1. A method for constructing an enhanced modulo-scheduled loop, the method comprising:

selecting a predicate-control register other than a predicate register architecturally designated as a predicate control register for control of software-pipelined modulo-scheduled loops; and

construction a loop body for the enhanced modulo-scheduled loop using the selected predicate control register to control the enhanced modulo-scheduled loop.

2. The method of claim 1 further including:

computing a predicate-control-register offset of the selected predicate-control register from the predicate control register architecturally designated as a predicate control register for control of software-pipelined modulo-scheduled loops;

initializing a loop-count register to a value equal to the computed predicate-control-register offset subtracted from the number of iterations for prolog and kernel phases of the enhanced modulo-scheduled loop; and

initializing an epilog-count register to a value equal to the computed predicate-control-register offset added to the number of iterations for an epilog phase of the enhanced modulo-scheduled loop.

3. The method of claim 2 wherein the loop-count register and the epilog-count register are initialized in a preloop phase of the enhanced modulo-scheduled loop.

4. The method of claim 2 further including initializing multiple execution streams within the enhanced modulo-scheduled loop by initializing to contain the value “1” one or more predicate registers from a range of predicate registers beginning with the predicate register architecturally designated as a predicate control register for control of software-pipelined modulo-scheduled loops and ending with the predicate register prior to the selected predicate control register in an ordered sequence of predicate registers.

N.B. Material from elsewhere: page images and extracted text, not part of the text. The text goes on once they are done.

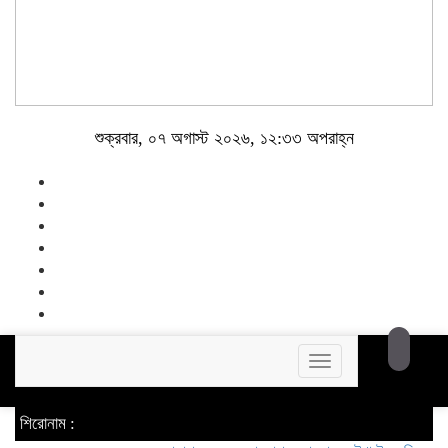
শুক্রবার, ০৭ অগাস্ট ২০২৬, ১২:৩৩ অপরাহ্ন
Toggle
navigation
শিরোনাম :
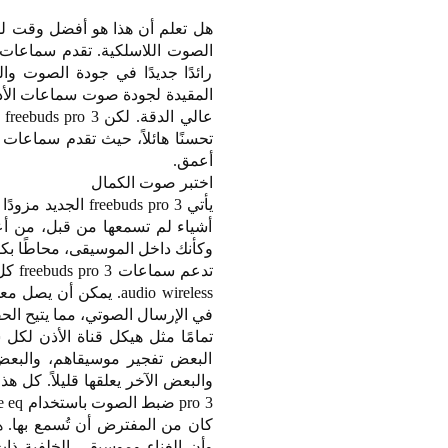
هل تعلم أن هذا هو أفضل وقت لشر
رائدًا جديدًا في جودة الصوت وال
المقيدة لجودة صوت سماعات الأذ
ع
تحسنًا هائلاً، حيث تقدم سماعات 
أعمق.
اختبر صوت الكمال
أشياء لم تسمعها من قبل، من أ
وكأنك داخل الموسيقى، محاطًا بكل
في الإرسال الصوتي، مما يتيح الح
تمامًا مثل هيكل قناة الأذن لك
البعض تفجير موسيقاهم، والبع
كان من المفترض أن تُسمع بها. 
وأن الغناء وموسيقى الخلفية ذا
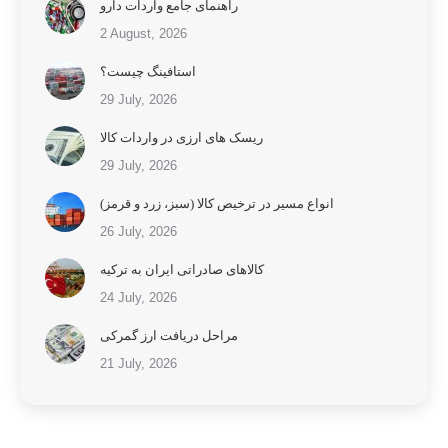
راهنمای جامع واردات دارو
2 August, 2026
استافینگ چیست؟
29 July, 2026
ریسک های ارزی در واردات کالا
29 July, 2026
انواع مسیر در ترخیص کالا (سبز، زرد و قرمز)
26 July, 2026
کالاهای صادراتی ایران به ترکیه
24 July, 2026
مراحل دریافت ارز گمرکی
21 July, 2026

5. The method of claim 2 wherein the predicate register architecturally designated as a predicate register for control of software-pipelined modulo-scheduled loops is predicate register “p16” of the Intel® Itanium register set.

6. The method of claim 1 wherein the modulo-scheduled loop employs one of the modulo-scheduled loop instructions of the Intel® Itanium instruction set including:

br.ctop;

br.cexit;

br.wtop; and

br.wexit

7. Computer instructions implementing the enhanced modulo-scheduled loop of claim 2 stored in a computer-readable medium.

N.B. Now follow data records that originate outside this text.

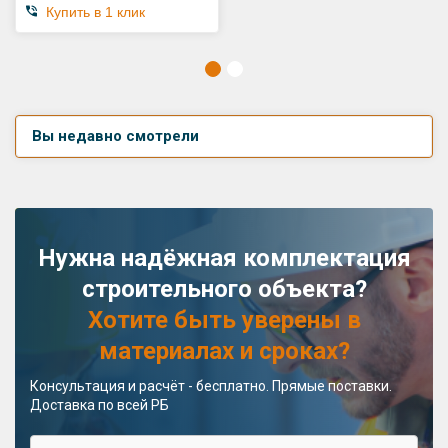
Купить в 1 клик
Вы недавно смотрели
Нужна надёжная комплектация
строительного объекта?
Хотите быть уверены в
материалах и сроках?
Консультация и расчёт - бесплатно. Прямые поставки.
Доставка по всей РБ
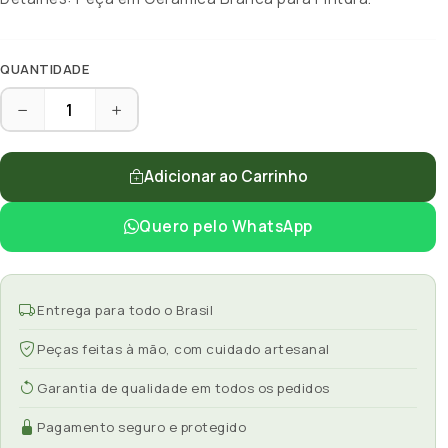
QUANTIDADE
Adicionar ao Carrinho
Quero pelo WhatsApp
Entrega para todo o Brasil
Peças feitas à mão, com cuidado artesanal
Garantia de qualidade em todos os pedidos
Pagamento seguro e protegido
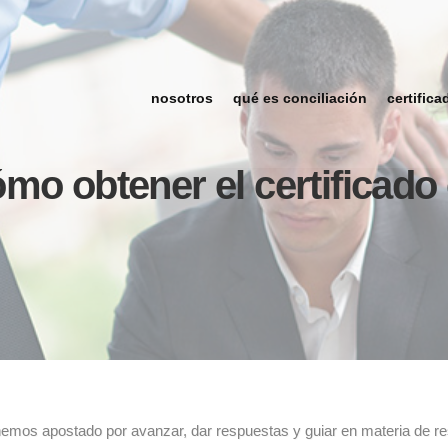
nosotros
qué es conciliación
certifica
mo obtener el certificado 
emos apostado por avanzar, dar respuestas y guiar en materia de re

8. A computer system containing one or more enhanced modulo-scheduled loops of claim 2.

9. A method for constructing an enhanced modulo-scheduled loop, the method comprising:

constructing the loop body of a modulo-scheduled loop to include two or more execution streams; and

controlling each execution stream with a distinct predicate register.

10. The method of claim 9 further including:

selecting one of the distinct predicate registers that each control an execution stream as a loop-control-predicate register.

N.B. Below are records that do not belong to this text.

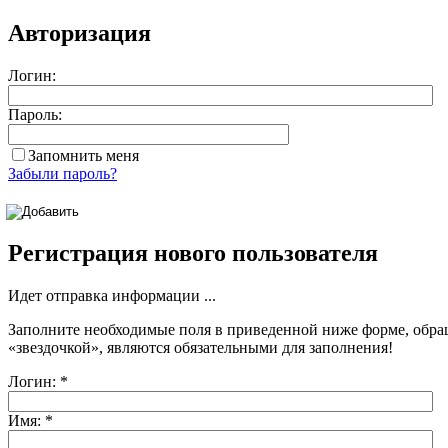
Авторизация
Логин:
Пароль:
Запомнить меня
Забыли пароль?
Регистрация нового пользователя
Идет отправка информации ...
Заполните необходимые поля в приведенной ниже форме, обра
«звездочкой»
, являются обязательными для заполнения!
Логин:
*
Имя:
*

11. The method of claim 10 further including:

computing a predicate-control-register offset of the selected loop-control-predicate register from a predicate register architecturally designated as a predicate register for control of software-pipelined modulo-scheduled loops;

initializing a loop-count register to a value equal to the computed predicate-control-register offset subtracted from the number of iterations for a kernel phase of the enhanced modulo-scheduled loop; and

initializing an epilog-count register to a value equal to the computed predicate-control-register offset added to one more than the number of iterations for an epilog phase of the enhanced modulo-scheduled loop.

12. Computer instructions implementing the enhanced modulo-scheduled loop of claim 9 stored in a computer-readable medium.

13. A computer system containing one or more enhanced modulo-scheduled loops of claim 9.